Girl, Interrupted (1999)

reviewed by
Ian Waldron-Mantgani


 Girl, Interrupted      *

Rated on a 4-star scale Screening venue: Odeon (Liverpool City Centre) Released in the UK by Columbia TriStar on 24 March, 2000; certificate 15; 125 minutes; country of origin USA; aspect ratio 1.85:1

Directed by James Mangold; produced by Cathy Konrad, Douglas Wick. Written by Lisa Loomer, James Mangold, Anna Hamilton Phelan; based on the book by Susanna Kaysen. Photographed by Jack Green; edited by Kevin Tent.

CAST.....
Winona Ryder..... Susanna
Angelina Jolie..... Lisa
Clea Duvall..... Georgina
Brittany Murphy..... Daisy
Elisabeth Moss..... Polly
Jared Leto..... Tobias Jacobs
Whoopi Goldberg..... Valerie
Jeffrey Tambor..... Dr. Potts
Vanessa Redgrave..... Dr. Wick

"Girl, Interrupted" argues that mental institutions keep the sane and release the unstable, because of stuffy procedures and restrictive rules written by bureaucratic doctors disconnected from reality. While I am sure these things are true, the film never makes us care, because its heroine is a bitchy little nut-job.

"Haven't you ever confused a dream with reality, stolen something when you had the cash, or thought your train moving as it sat in the station?" she pleads with us in the opening scenes. But that's not the kind of behaviour she's being locked up for. This is a young lady who responds "What?" whenever anyone asks her a question, drifts into daydreaming in the middle of sentences and thinks it's perfectly acceptable to guzzle great quantities of pills and vodka.
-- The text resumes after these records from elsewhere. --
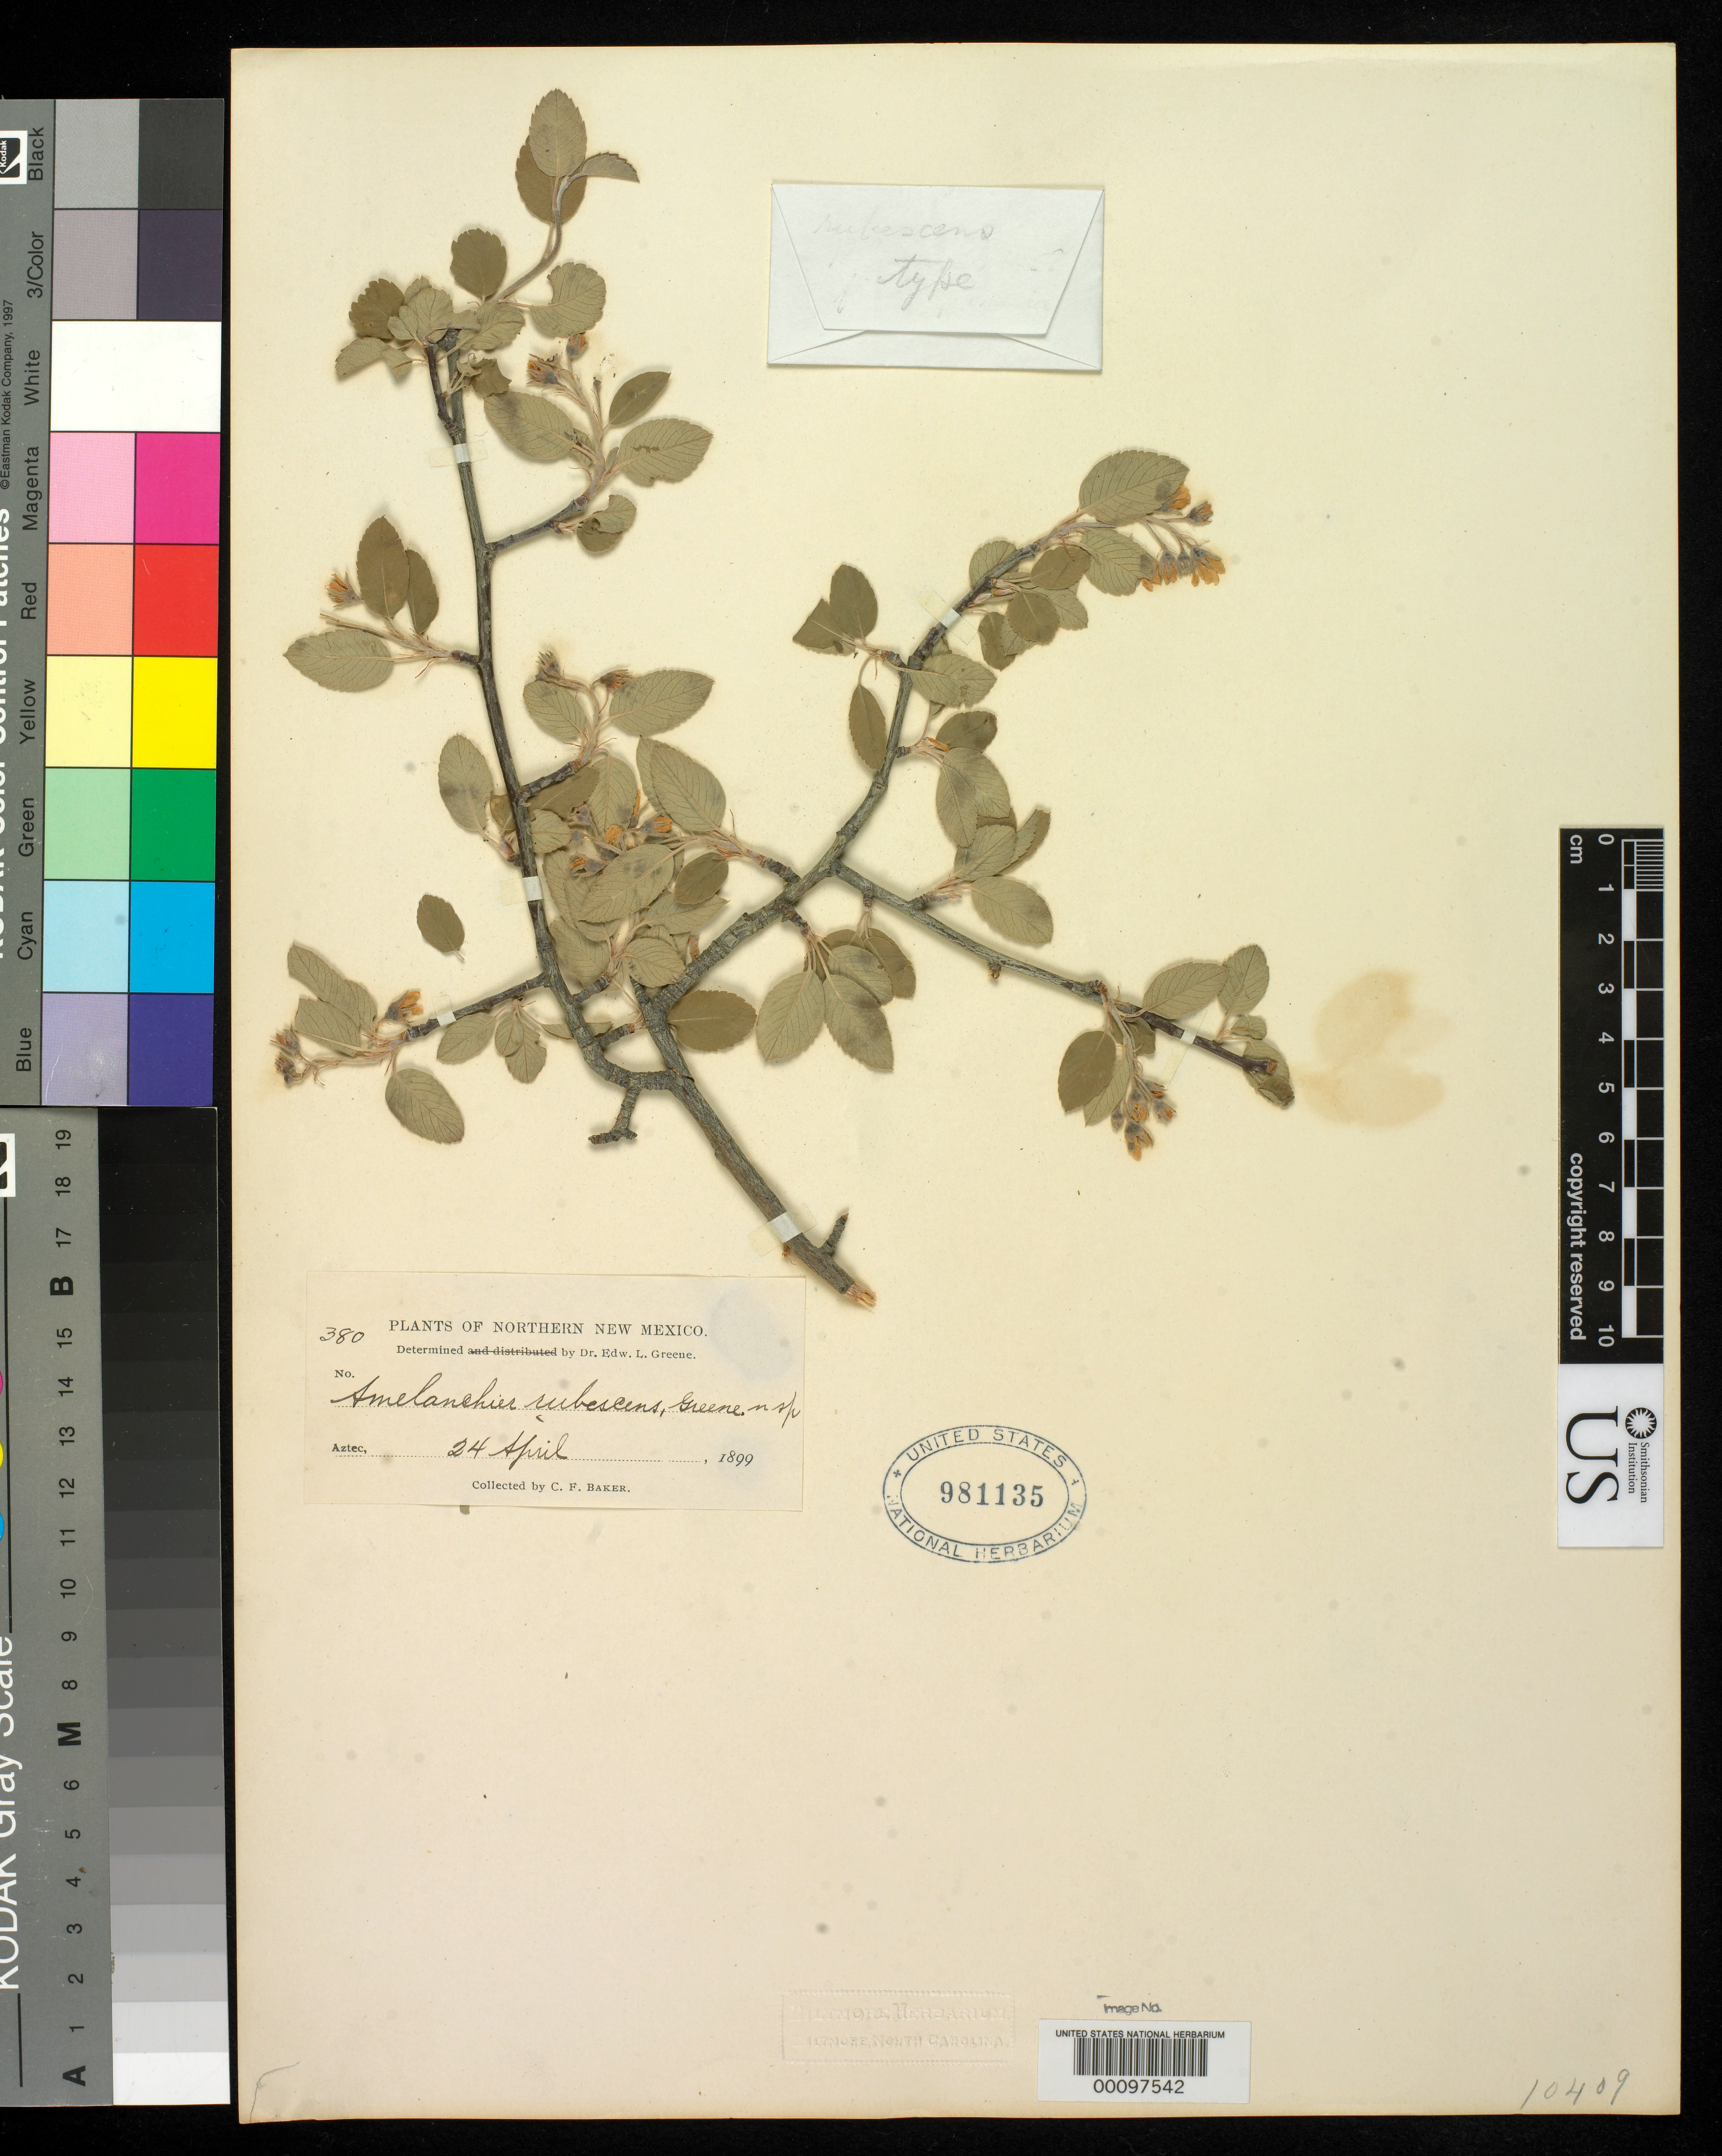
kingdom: Plantae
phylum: Tracheophyta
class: Magnoliopsida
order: Rosales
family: Rosaceae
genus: Amelanchier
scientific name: Amelanchier rubescens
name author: Greene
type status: Syntype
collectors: C. F. Baker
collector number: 380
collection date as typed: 24 Apr 1899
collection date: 1899-04-24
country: United States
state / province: New Mexico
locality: Aztec.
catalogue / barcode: US 981135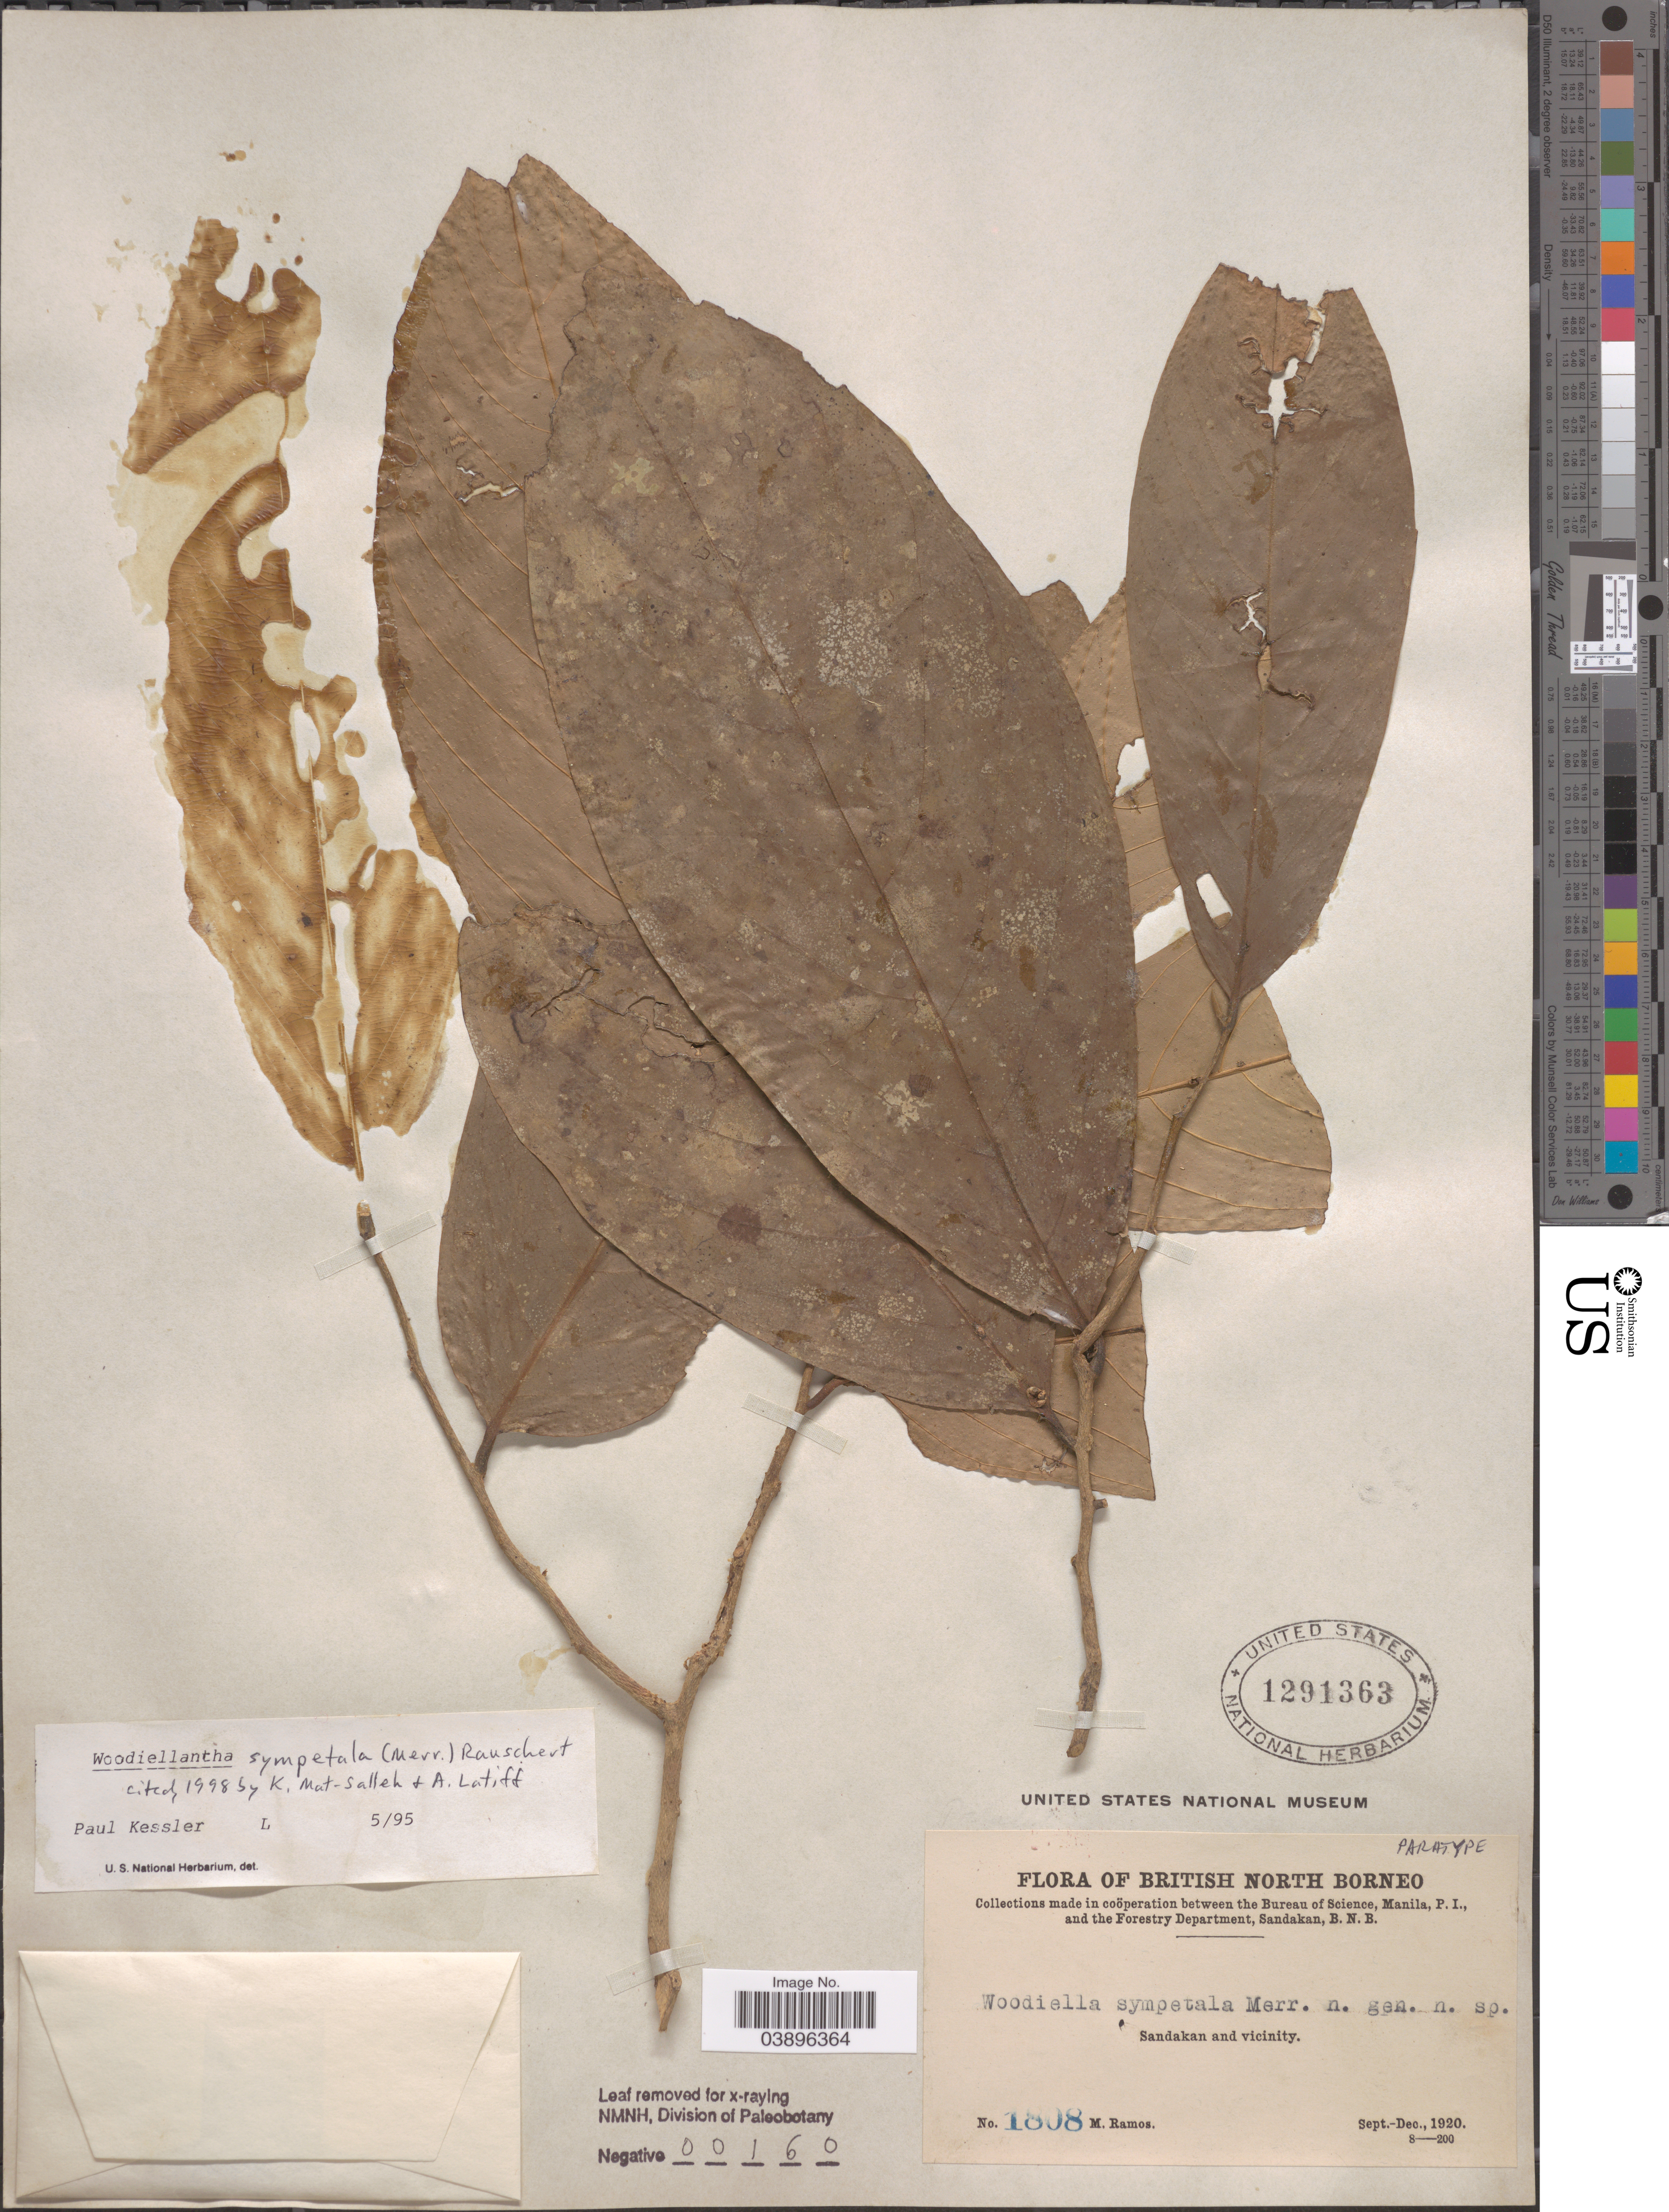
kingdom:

Her name is Susanna Kaysen, a real-life figure whose book this movie is based on. If the film is anything to go by, I'm lucky that I never read it. "Girl, Interrupted" is a pathetic example of someone denying she's in denial; it's as stupid as Sylvia Plath's "The Bell Jar" without the engaging style. There are journal entries in the film we're supposed to accept as profound philosophising. Most of them are just the kind of pretentious stream-of-consciousness drivel that many teenage girls write, only to look back on years later and cringe with embarrassment.

The story is set in the 1960s -- boys are being shipped to their deaths in Vietnam, and Susanna (Winona Ryder) thinks she's got a hard life because her mother is hassling her about going to college. After a suicide attempt, she is encouraged to sign herself into Claymoore, an expensive mental hospital where the head nurse (Whoopi Goldberg) gives a straightforwardly accurate diagnosis: "You are a lazy, self-indulgent little girl who is driving herself crazy."

Susanna does a lot of mellow lying around, drunk on her own superiority, convinced she's "artistic" rather than crazy. Fellow inmate Lisa (Angelina Jolie) offers her support, probably because the two women have the same problem -- thinking they know the secrets of the universe, when they're actually defective jerks. Other friendly faces include a pathological liar (Clea Duvall) and a girl who likes to set herself on fire (Elisabeth Moss). Anyone in a position of authority, or who displays the least bit of conventionality, is portrayed as an uptight white-collar conservative square. I am reminded of "Reality Bites" (1994), another film starring Ryder in which the alleged heroes were self-obsessed layabout losers.

"Girl, Interrupted" is moronic and arrogant crap, not least because its obnoxious onscreen behaviour is accompanied by a voice-over that asks, essentially, "Can you BELIEVE these stuffed shirts thought I was obnoxious?" Perhaps the book or true events would lead me to a different conclusion, but the Susanna Kaysen of this film could use a good hard slap in the face.